◆ Work request ◆
Copy every line of the material below word for word, leaving out the pictures.

(Coordinates of limb landmarks)
********

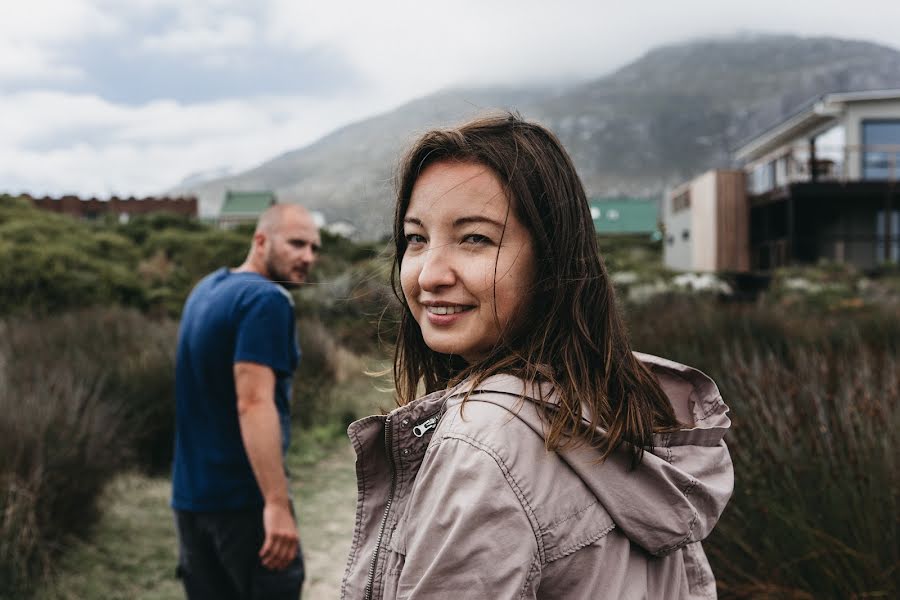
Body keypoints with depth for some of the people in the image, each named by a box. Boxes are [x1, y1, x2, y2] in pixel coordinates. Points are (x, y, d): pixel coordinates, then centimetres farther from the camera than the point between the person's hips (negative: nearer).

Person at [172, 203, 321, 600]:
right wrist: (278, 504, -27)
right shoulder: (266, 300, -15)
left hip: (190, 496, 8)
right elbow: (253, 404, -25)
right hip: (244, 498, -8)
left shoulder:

********

◆ Exercise output ◆
Body keypoints with depth for some of the people in the image, each named by a box. Boxes are [x1, y1, x2, y2] in pixel coordinates. Points are (x, y, d): pixel coordinates, then centimetres farther from the camera than the point between the person's hips (negative: nearer).

Person at [172, 203, 321, 600]:
right wrist: (278, 504, -27)
right shoulder: (266, 300, -15)
left hip: (190, 496, 8)
right elbow: (253, 404, -25)
right hip: (244, 498, -8)
left shoulder:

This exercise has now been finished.